Emitting Debug.Assert(e != null) via null-supression operator

[gafter]

@alrz commented on Tue Jan 15 2019

When we're passing a e! where e is not the literal null, we expect it to be not null at that point but the flow analysis couldn't infer that, so I think we should emit Assert(e != null) to catch an unexpected null early, rather than silently passing it through until a thought-to-be-safe dereference occurs.

---

@gafter commented on Wed Jan 16 2019

This is a request to change the planned language specification for the nullable feature.

[arekbal]

Why are these features implemented through runtime checks instead of static flow analysis that wouldn't allow invocation of such attributed methods without prove that these arguments are not null. I would understand that Reflection API would need such runtime checks... apart from that, I don't understand...

Could you guys elaborate a little why you picked that route (emitting runtime checks) instead of the one I described?

[alrz]

I would understand that Reflection API would need such runtime checks... apart from that, I don't understand...

It's about overall program state, which is not local, the compiler should go long ways to prove nullability of such values, and in a lot of cases, it can be impossible. But sometimes the programmer could know that in a certain point a value cannot (or more precisely, shouldn't) be null, that's where you use the null-suppression operator.

Since this is the programmer expectation after all, the value could still be null in practice, that's why I proposed to add an assertion to catch an unexpected null early. Without it, a null value could silently passed where a null is not assumed to be reachable normally and you get a NRE somewhere down the call stack which doesn't show the actual source of bug.

[Joe4evr]

Why do you want Debug.Assert over if (e is null) throw new ArgumentNullException(nameof(e));?

[alrz]

I'd prefer another helper completely like e! => AssertNotNull(e) but if anything, I think it should be a conditional assertion because these would be "internal" bugs rather than incorrect "client" code.

Usually, public APIs throw to inform user that an argument is not valid, but for non-public methods we only assert, because those cases should never happen in production and the assertion failure is only useful to catch bugs in tests (that I think is one of the reasons we run tests in both debug and release configurations). and we don't want the code-size and runtime overhead of these checks in the final bits.

[YairHalberstadt]

If you specifically wanted null to be able to pass through, you would have to do

value is null ? null! : value

Which should elide the assert.

Whilst this is ugly, I'm guessing that it would be uncommon enough that it's probably worth the trade-off.

[YairHalberstadt]

I don't like the language knowing about the difference between debug and release builds.

I think it would be nicer if there was a compiler switch to enable a debug assert, a release assert, or no assertion.

[alrz]

I don't like the language knowing about the difference between debug and release builds.

It doesn't. the helper we emit will have a ConditionalAttribute which binds it to some configuration. that particular setting is completely outside of the language itself.

[mikernet]

What about doing this at the start of methods with non-null parameters as well?

[alrz]

See https://github.com/dotnet/csharplang/pull/2144#issuecomment-455895834 - I'm not sure if the team is considering it or if it's possible to do it in a later version.

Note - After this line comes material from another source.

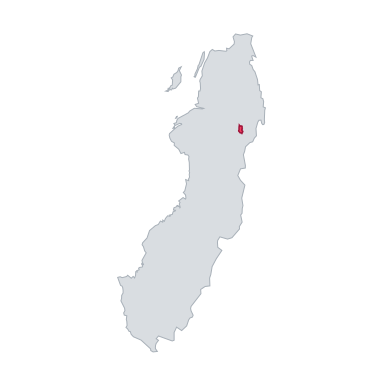 location of Grums, Värmland, Sweden, rotated 186°
{"feature_id": "70781695B11595834980673", "entity_name": "Grums", "entity_type": "district", "adm_level": 2, "iso_a3": "SWE", "parent_name": "Sweden", "parent_adm1": "Värmland", "projection": "orthographic", "projection_center": [13.042, 59.403], "detail": "fine", "context": "in_parent", "style": "filled", "palette": "rose", "viewbox_px": 384, "rotation_deg": 186, "n_neighbors": 0, "source": "geoboundaries", "source_scale": "gbopen_adm2", "svg_char_len": 4385}
<svg xmlns="http://www.w3.org/2000/svg" viewBox="0 0 384 384"><g transform="rotate(186 192 192)"><path d="M129.9,267.7L130.9,270.7L133.0,270.3L133.9,268.2L135.0,261.8L133.8,254.6L135.6,252.2L136.9,248.3L139.7,247.1L143.5,242.6L143.9,237.9L144.8,234.5L141.7,224.0L141.5,221.4L146.2,220.1L148.2,213.2L145.0,208.7L140.1,204.4L141.9,191.1L139.9,183.8L140.3,180.8L140.0,176.1L141.2,174.2L139.0,167.3L141.3,162.6L140.9,160.2L147.5,150.7L151.7,148.9L159.6,150.3L161.4,146.5L161.4,144.5L160.6,139.7L156.2,137.0L160.8,128.3L164.2,119.9L164.7,111.8L165.5,108.3L164.4,100.5L169.1,99.4L173.2,96.0L172.5,91.8L181.0,78.1L181.2,75.8L180.4,73.5L178.0,69.6L178.5,67.7L180.8,66.5L181.9,64.6L183.3,58.3L187.8,53.1L193.2,56.0L195.1,50.4L194.3,42.7L196.1,41.8L210.3,45.3L212.3,42.3L209.8,41.0L211.8,37.7L212.2,35.8L212.2,33.6L212.0,32.4L209.8,29.8L214.0,28.9L216.4,30.0L216.8,31.7L227.2,39.4L235.1,41.9L237.6,44.1L238.8,46.8L240.0,46.8L241.8,49.2L243.5,50.4L242.6,52.4L243.3,56.5L244.0,58.4L243.9,62.1L246.5,62.5L247.3,64.6L246.3,67.0L246.9,69.4L251.3,76.3L250.9,78.8L251.1,81.9L250.0,84.3L250.2,86.7L250.9,89.6L251.6,91.0L253.3,91.7L257.0,99.3L254.6,100.2L252.5,99.5L248.2,101.1L247.3,102.5L243.4,99.9L241.7,101.9L240.1,100.5L239.4,103.3L239.6,106.9L238.0,106.8L238.7,108.1L236.6,108.9L236.5,109.4L237.1,110.3L236.6,111.4L233.6,112.2L233.3,113.4L234.4,114.7L234.5,115.6L232.4,114.5L234.0,116.9L234.6,118.8L231.2,126.7L232.9,128.5L234.6,132.6L236.1,134.3L235.8,136.3L231.9,141.6L230.2,149.2L225.0,154.6L222.1,156.2L220.4,159.8L218.0,159.0L218.1,161.0L216.5,159.9L215.6,163.0L213.7,165.8L211.4,165.5L211.1,166.0L211.9,166.7L209.3,167.6L208.7,170.4L206.8,171.3L206.5,172.1L208.6,172.1L208.3,174.4L206.1,175.6L205.4,177.1L204.4,177.2L204.5,176.1L203.0,176.2L202.4,175.0L202.1,175.4L203.4,178.9L202.8,180.4L204.3,181.7L200.3,185.5L197.7,184.3L197.4,185.4L198.1,188.4L200.6,190.6L199.3,192.3L198.3,199.5L199.6,203.7L196.5,202.9L196.8,204.5L196.0,206.5L196.6,209.2L196.4,211.1L197.2,212.7L196.8,213.5L197.8,221.1L198.8,224.4L198.7,227.0L200.0,228.4L202.8,228.5L203.7,230.6L207.0,229.1L209.7,233.2L214.6,236.5L214.6,238.9L217.7,240.3L219.7,243.4L220.6,246.1L220.5,247.7L216.2,252.6L212.9,256.0L209.3,258.1L209.5,258.8L211.4,259.0L215.7,256.4L217.2,258.2L214.8,259.3L214.5,261.9L213.6,263.7L204.0,270.3L202.7,272.3L198.4,275.5L190.3,275.7L189.0,276.4L196.2,277.3L198.0,279.4L194.7,280.9L196.4,286.0L195.6,287.4L195.9,293.1L194.6,293.3L194.3,295.7L195.2,301.4L195.9,303.0L195.7,304.6L193.9,308.6L194.8,313.3L192.9,321.8L190.6,326.9L188.9,333.5L186.7,335.9L184.0,334.6L180.1,335.6L172.9,335.5L172.1,336.2L172.7,338.6L170.1,338.3L165.6,343.5L165.5,345.9L167.4,350.6L165.2,353.7L160.3,353.1L153.8,355.1L147.9,353.5L148.7,351.9L149.1,345.6L142.5,332.8L145.6,334.1L146.9,333.4L145.0,329.2L147.6,329.0L148.4,327.5L148.0,325.1L145.8,324.0L144.0,320.2L142.0,318.2L138.6,310.6L137.5,305.4L136.3,305.9L135.3,299.9L133.5,298.9L133.3,292.9L131.3,292.2L130.2,289.4L130.1,284.1L127.8,283.4L128.2,280.9L127.6,271.6L127.0,268.7L127.6,266.6L128.8,266.4L129.9,267.7ZM225.8,292.9L224.9,293.5L224.4,295.2L222.8,296.2L223.0,301.5L224.6,303.3L223.1,304.4L222.3,307.2L219.6,309.3L218.6,311.2L218.2,313.8L215.8,315.4L217.3,311.4L214.7,307.2L215.1,305.5L214.6,300.4L219.1,293.6L221.3,292.6L222.4,293.2L222.8,291.6L223.5,291.2L225.8,292.9ZM195.7,331.6L194.5,332.8L194.1,331.2L193.9,325.1L196.4,317.7L197.6,317.0L200.5,307.0L200.8,306.4L202.0,306.9L201.2,307.9L201.4,309.6L199.5,315.0L199.1,318.4L198.4,319.3L195.7,331.6ZM226.7,290.7L226.6,292.2L225.2,291.1L226.3,289.4L228.7,289.6L226.7,290.7ZM217.7,253.3L216.4,255.7L216.0,254.8L216.2,253.6L217.7,253.3ZM215.3,265.5L214.5,265.7L215.0,264.1L216.0,263.6L215.3,265.5Z" fill="#d9dde1" stroke="#a8b0b8" stroke-width="1"/><path d="M148.3,258.1L148.7,258.2L148.8,258.4L148.9,258.7L149.0,258.9L149.0,259.2L148.7,259.5L148.6,260.1L148.9,260.4L148.9,261.3L149.0,262.3L149.2,262.7L149.6,262.8L149.9,262.8L150.1,262.7L150.4,262.8L150.7,262.8L150.8,262.6L151.2,262.5L151.3,262.6L151.9,263.3L151.9,263.2L152.0,261.4L151.9,260.9L151.9,260.1L151.8,259.7L151.7,259.2L151.8,258.7L152.0,258.1L151.9,257.5L151.8,257.3L151.5,257.1L151.2,256.8L150.9,256.5L150.7,256.4L150.4,256.0L150.3,255.9L149.6,255.9L149.0,255.9L149.0,255.2L149.0,255.3L148.5,255.3L148.4,255.7L148.3,256.4L148.0,256.8L147.8,257.2L147.8,257.5L148.1,257.8L148.3,258.0L148.3,258.1Z" fill="#f43f5e" stroke="#9f1239" stroke-width="1.5"/></g></svg>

For suppression operators, per @jcouv's https://github.com/dotnet/roslyn/issues/31732#issuecomment-458347316

The current behavior is that ! is a suppression, not an assertion.

So I think if this ever made it, it could also affect nullable analysis in some cases.

[mikernet]

@alrz Hmmm, I see. I think a compiler flag to optionally add debug assertions anytime ! is used would be an awesome feature. Pretty sure most people would use it.

[gafter]

The semantics of the annotations introduced through the nullable reference types feature are intended to have no impact on the runtime semantics of the program. This requests that they do, but we've discussed the design approach at length and we are very comfortable where we are.